Upon the return of democracy, Álvarez Guerrero helped relaunch the UCR in Río Negro and was a leading player in the national internal Radical movement of Raúl Alfonsín and Conrado Storani. In 1973 he became President of the provincial committee of the UCR and was elected to the Argentine Chamber of Deputies. Following the coup of 1976, he was arrested and 'disappeared' for 72 hours, being released following protests by his party, including former President Illia, although he lost his passport and the right to leave the country.

In October 1983, following the return of democracy, Álvarez Guerrero was elected governor of Río Negro with 63% of the vote. He was a staunch federalist and a prime mover behind attempts to move the Argentine federal capital to Viedma. He was returned to the Chamber of Deputies in 1987. Álvarez Guerrero was elected first vice-president of the National Committee of the UCR in 1989, and in 1991 he became President of the National Convention.

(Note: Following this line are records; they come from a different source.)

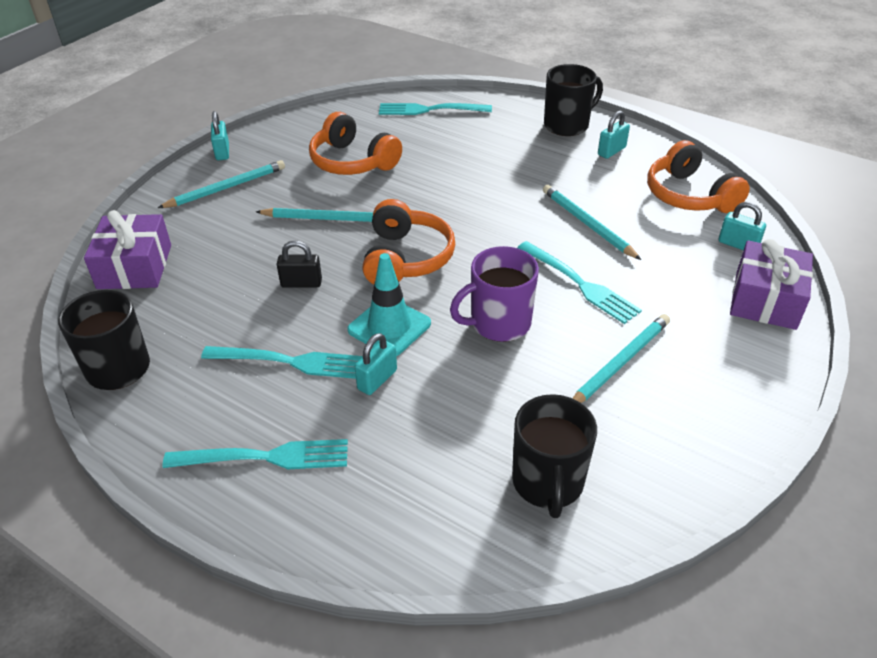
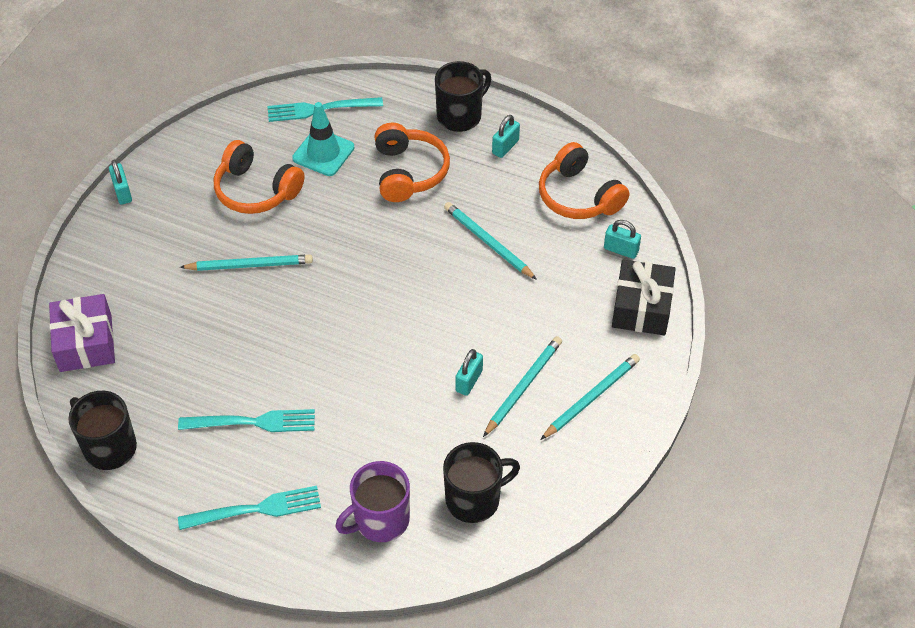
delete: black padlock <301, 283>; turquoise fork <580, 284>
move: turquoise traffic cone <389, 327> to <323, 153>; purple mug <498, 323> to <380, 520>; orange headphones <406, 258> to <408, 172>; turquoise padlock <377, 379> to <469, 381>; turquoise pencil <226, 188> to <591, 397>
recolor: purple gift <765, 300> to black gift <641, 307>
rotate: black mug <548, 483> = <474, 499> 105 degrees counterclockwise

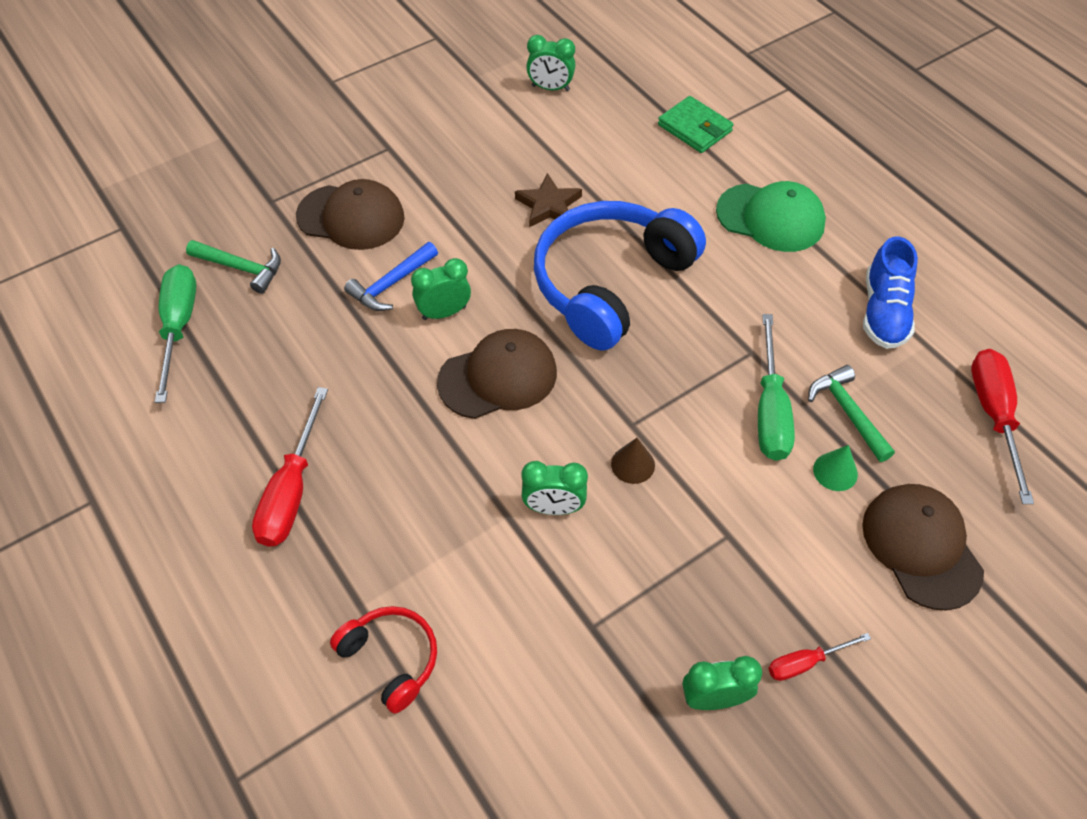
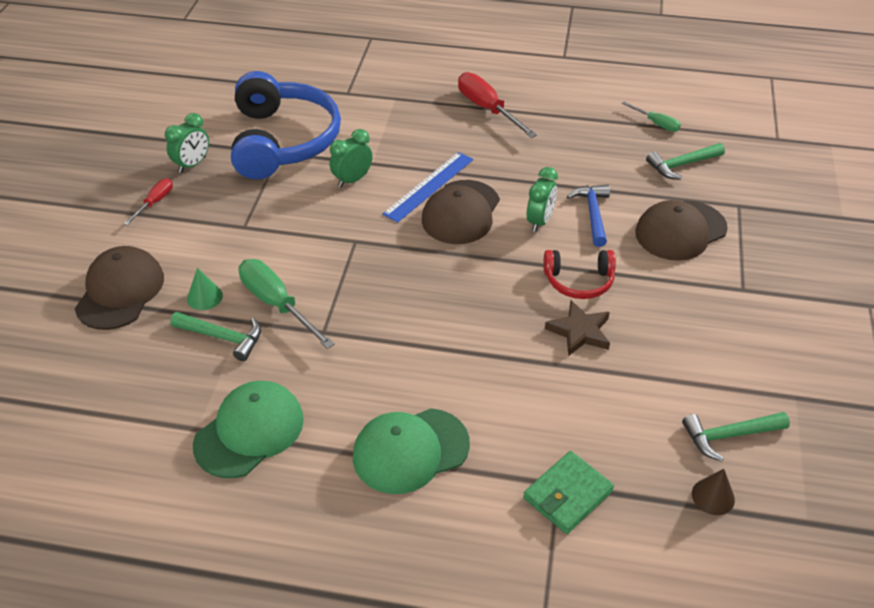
delete: red screwdriver <993, 416>
insert: blue ruler <429, 186>
move: blue headphones <610, 283> to <283, 141>; red headphones <391, 659> to <579, 281>; brown cone <633, 464> to <713, 496>
replace: blue shoe <883, 312> to green cap <249, 431>; green clock <550, 88> to green hammer <729, 435>
rotate: brown cap <921, 547> = <120, 291> 105 degrees counterclockwise; green wallet <694, 128> = <567, 495> 45 degrees counterclockwise
resize: green screwdriver <179, 326> = <656, 124> x0.55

He became a vocal critic of the 1993 Olivos Pact between UCR leader Raúl Alfonsín and President Carlos Menem (of the opposition Justicialist Party), and opposed the subsequent 1994 reform of the Argentine Constitution, resigning in 1994 over the nomination of his successor as governor, Horacio Massaccesi, as UCR candidate for president. He took part in the launch of the center-left ARI, although he distanced himself when his fellow activists left the UCR.